*Problem details*
The entries below hold a line with "Dusseldorf Germany" and a line with "markets in India and Japan.". Return those lines and all that lie between them, exactly and only.

--- Data to process ---

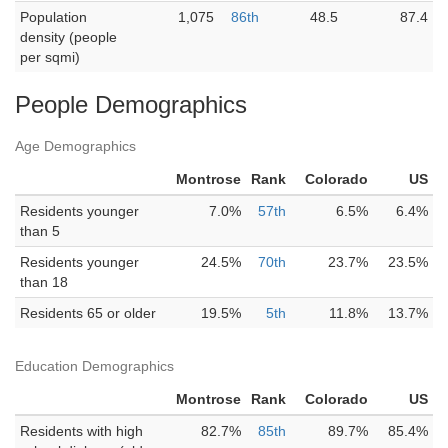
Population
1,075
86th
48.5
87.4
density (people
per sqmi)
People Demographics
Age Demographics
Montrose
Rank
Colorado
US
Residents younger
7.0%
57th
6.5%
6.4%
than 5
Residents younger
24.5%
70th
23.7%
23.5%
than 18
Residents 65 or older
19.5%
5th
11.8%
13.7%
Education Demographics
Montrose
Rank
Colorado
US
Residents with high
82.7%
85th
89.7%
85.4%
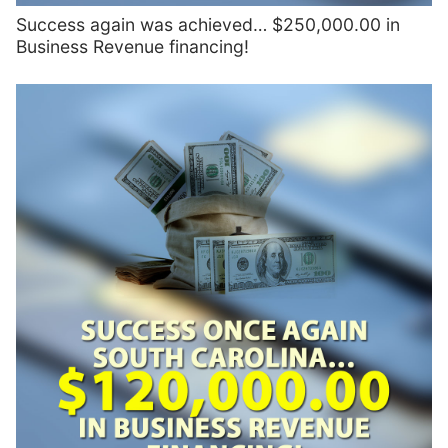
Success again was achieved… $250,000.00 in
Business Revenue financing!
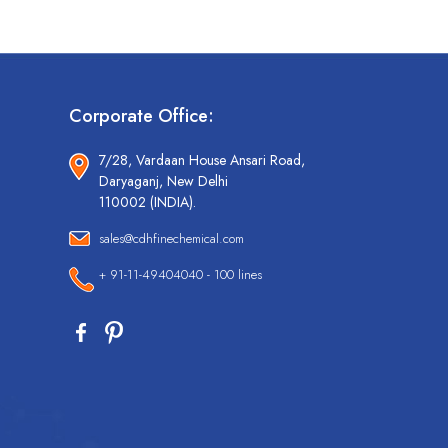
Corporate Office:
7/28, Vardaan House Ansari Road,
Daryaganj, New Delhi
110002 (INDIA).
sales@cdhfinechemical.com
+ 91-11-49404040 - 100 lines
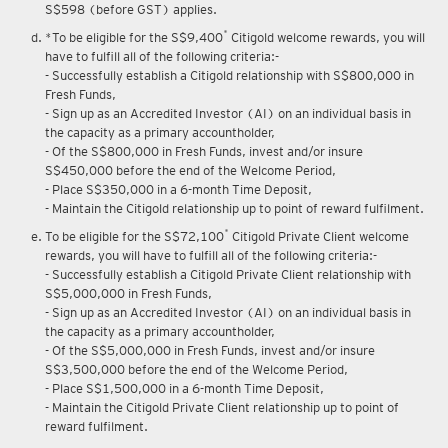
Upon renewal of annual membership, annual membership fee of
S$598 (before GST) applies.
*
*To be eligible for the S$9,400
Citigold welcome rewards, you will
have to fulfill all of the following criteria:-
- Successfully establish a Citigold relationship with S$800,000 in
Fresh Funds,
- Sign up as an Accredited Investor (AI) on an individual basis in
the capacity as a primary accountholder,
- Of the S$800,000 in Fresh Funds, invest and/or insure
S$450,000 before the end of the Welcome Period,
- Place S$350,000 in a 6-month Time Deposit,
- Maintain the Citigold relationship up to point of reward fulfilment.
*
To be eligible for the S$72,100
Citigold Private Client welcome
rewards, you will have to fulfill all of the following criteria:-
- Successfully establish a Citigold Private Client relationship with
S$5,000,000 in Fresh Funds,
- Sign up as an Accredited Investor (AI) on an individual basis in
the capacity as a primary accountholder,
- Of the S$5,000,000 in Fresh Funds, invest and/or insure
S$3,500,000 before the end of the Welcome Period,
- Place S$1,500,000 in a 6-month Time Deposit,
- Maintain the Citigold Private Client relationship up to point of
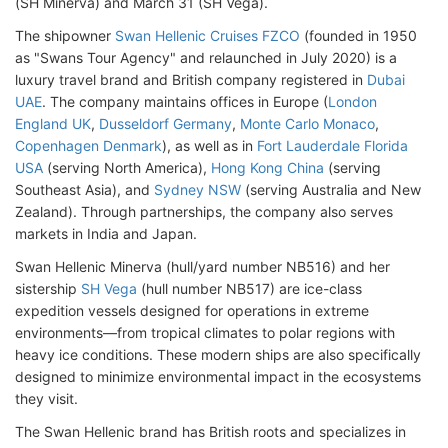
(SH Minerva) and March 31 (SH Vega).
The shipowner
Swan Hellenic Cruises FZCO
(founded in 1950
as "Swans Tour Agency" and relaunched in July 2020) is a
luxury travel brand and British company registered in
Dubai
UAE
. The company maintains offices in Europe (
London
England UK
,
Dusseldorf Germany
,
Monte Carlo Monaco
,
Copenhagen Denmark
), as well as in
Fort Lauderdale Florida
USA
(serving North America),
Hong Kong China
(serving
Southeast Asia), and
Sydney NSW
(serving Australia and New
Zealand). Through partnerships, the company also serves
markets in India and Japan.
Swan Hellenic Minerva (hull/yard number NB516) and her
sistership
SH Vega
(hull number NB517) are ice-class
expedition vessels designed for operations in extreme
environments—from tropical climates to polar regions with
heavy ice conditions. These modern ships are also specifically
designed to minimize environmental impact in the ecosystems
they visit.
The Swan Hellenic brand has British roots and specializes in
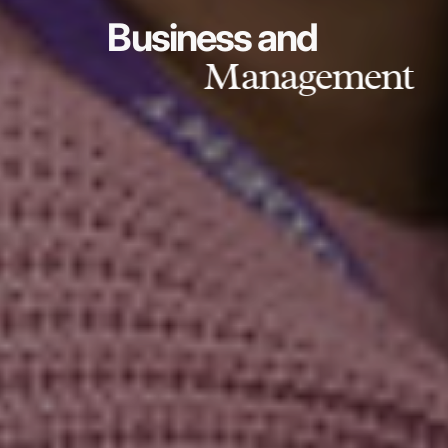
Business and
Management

---

*Written response*
Dusseldorf Germany
,
Monte Carlo Monaco
,
Copenhagen Denmark
), as well as in
Fort Lauderdale Florida
USA
(serving North America),
Hong Kong China
(serving
Southeast Asia), and
Sydney NSW
(serving Australia and New
Zealand). Through partnerships, the company also serves
markets in India and Japan.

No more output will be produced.